Report author Alison Angus, head of lifestyles at Euromonitor International, said although the consumer market still faces various hurdles, “such as country-specific regulations, things are improving on the regulatory front and with the market continuing to evolve, it is likely that further innovative start-ups will invest in new technologies.” The report noted that with AR’s potential across many industrial sectors, “the potential in the mainstream consumer space is vast, bringing the benefits of in-store shopping into the home.”

Meanwhile, online shopping will continue to see robust growth. “Online captures consumers’ interest with the convenience of the hassle-free, anytime, anywhere shopping they crave,” Angus said. “The ability to see and touch products before buying is a bonus. This is in part why the in-store shopping experience remains appealing, and in 2017, 88 percent of global sales in value terms were still made in-store.

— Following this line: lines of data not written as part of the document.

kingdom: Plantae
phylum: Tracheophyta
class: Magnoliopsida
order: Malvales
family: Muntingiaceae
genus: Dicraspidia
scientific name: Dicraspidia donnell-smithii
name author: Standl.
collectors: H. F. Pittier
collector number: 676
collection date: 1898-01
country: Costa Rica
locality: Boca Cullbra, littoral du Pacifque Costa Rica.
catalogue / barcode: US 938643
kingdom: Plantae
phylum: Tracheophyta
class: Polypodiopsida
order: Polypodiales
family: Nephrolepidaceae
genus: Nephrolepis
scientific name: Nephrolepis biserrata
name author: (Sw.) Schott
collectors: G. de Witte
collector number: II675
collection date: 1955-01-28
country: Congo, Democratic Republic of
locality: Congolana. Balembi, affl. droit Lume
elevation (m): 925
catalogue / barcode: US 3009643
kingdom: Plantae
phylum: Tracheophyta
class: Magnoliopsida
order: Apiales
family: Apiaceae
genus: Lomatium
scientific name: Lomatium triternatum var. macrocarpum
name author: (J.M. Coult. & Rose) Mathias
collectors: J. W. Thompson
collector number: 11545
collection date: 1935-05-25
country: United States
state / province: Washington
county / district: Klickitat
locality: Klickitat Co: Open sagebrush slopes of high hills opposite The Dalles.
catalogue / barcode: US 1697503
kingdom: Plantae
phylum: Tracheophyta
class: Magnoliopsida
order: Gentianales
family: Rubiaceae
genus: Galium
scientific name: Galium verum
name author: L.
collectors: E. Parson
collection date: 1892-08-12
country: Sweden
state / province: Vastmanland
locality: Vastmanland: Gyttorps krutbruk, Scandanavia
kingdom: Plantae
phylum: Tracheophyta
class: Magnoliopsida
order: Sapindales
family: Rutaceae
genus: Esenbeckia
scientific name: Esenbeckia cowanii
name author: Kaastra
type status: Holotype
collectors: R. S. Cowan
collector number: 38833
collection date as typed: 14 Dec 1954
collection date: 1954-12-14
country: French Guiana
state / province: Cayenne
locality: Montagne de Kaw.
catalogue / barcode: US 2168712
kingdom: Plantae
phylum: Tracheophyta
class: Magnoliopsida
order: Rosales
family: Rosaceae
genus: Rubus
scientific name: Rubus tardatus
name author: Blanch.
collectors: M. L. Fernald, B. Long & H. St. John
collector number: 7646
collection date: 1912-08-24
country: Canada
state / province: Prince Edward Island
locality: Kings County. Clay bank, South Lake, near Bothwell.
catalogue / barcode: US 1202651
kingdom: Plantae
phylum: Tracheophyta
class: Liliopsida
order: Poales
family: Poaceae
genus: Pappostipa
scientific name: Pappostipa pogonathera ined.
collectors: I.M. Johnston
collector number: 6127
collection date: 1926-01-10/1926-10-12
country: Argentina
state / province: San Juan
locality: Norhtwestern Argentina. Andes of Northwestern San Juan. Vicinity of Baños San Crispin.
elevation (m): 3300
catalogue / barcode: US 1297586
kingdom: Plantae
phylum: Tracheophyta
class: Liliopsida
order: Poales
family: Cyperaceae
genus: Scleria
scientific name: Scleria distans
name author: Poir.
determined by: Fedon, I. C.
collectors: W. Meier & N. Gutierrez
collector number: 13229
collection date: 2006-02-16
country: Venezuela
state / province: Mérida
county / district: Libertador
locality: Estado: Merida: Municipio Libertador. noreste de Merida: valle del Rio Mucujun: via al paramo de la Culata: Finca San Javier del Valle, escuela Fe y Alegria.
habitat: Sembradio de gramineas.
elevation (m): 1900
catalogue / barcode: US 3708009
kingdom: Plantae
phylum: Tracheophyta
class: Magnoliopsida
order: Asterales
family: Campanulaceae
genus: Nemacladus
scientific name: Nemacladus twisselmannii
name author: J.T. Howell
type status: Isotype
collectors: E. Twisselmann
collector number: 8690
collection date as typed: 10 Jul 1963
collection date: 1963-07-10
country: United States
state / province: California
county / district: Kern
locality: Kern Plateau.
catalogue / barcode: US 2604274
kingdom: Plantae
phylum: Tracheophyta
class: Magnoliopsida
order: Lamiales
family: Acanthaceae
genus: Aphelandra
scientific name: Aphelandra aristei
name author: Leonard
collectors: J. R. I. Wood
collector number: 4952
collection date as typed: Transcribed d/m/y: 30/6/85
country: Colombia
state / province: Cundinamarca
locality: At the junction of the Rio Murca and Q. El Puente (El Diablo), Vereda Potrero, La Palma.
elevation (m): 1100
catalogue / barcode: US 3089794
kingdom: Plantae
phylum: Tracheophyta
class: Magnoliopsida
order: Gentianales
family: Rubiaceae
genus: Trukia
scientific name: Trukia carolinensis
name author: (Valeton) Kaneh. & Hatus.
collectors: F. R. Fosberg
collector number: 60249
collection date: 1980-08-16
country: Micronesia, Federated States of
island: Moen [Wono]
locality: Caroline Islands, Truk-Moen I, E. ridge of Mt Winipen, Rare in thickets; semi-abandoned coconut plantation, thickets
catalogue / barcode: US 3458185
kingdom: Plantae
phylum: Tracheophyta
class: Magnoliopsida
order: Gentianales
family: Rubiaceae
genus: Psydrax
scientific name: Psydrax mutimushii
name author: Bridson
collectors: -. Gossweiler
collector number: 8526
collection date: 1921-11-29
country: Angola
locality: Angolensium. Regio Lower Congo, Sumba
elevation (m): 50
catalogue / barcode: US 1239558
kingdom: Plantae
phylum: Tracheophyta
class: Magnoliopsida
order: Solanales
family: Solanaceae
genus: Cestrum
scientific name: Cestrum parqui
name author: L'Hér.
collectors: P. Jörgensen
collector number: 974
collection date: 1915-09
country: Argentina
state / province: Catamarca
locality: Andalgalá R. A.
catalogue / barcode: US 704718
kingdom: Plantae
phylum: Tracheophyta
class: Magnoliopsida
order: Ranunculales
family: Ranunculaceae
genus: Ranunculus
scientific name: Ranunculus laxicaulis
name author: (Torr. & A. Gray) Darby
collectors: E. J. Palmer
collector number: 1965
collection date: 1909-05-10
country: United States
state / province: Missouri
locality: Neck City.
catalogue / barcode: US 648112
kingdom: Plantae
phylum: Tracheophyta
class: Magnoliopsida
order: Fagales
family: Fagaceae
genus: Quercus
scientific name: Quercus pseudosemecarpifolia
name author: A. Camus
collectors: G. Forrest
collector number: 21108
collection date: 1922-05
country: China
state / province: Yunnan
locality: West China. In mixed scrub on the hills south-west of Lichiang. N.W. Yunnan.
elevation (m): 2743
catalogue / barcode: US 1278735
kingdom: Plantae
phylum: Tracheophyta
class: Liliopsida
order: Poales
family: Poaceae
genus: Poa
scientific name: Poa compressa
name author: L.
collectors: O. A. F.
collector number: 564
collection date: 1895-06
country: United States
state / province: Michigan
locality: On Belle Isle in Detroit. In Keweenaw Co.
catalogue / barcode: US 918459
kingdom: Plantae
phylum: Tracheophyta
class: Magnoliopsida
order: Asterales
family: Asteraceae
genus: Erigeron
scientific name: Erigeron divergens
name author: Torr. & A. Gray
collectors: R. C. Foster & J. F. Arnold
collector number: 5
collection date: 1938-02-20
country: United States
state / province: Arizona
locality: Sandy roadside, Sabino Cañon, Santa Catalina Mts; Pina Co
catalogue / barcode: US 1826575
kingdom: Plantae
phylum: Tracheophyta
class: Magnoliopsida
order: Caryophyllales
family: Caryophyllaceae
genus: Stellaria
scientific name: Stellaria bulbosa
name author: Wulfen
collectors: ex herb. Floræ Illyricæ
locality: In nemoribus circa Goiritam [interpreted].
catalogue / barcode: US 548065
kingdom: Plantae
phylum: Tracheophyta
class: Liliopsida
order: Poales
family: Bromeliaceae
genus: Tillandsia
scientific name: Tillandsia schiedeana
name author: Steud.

In 2018 consumer expenditure is expected to grow at its strongest rate since 2011. Overall 2018 will see consumers continuing to question their values, priorities and purchasing decisions; deepening their engagement in the brands and issues that matter to them.”

The top 10 trends includes: “clean lifers,” who are twenty-something shoppers that adopt “clean-living” and a more minimalist lifestyles where less is more and is influenced by living through the “deep recession, terrorism and troubled politics;” the “borrowers” who are a “new generation of community-minded sharers, renters and subscribers” that is “reshaping the economy” via preferring experiences over buying stuff; the “call out culture,” which is anchored by “hashtag activism;” consumers are who concerned over their heritage and genetic makeup; “adaptive entrepreneurs” who seek “flexibility in their lifestyles,” and “view in my roomers” who connect “perception and reality.”

Other consumer behavior trends include shoppers who are political and weary of mass-produced products and consumers who are embracing the sharing economy and, like the borrowers previously mentioned, shun buying things. And finally, there are: consumers who are embracing co-living where people share living space as well as interests and values; and “the survivors” who have been traumatized by the Great Recession and remain “entrenched” in a frugal mind-set.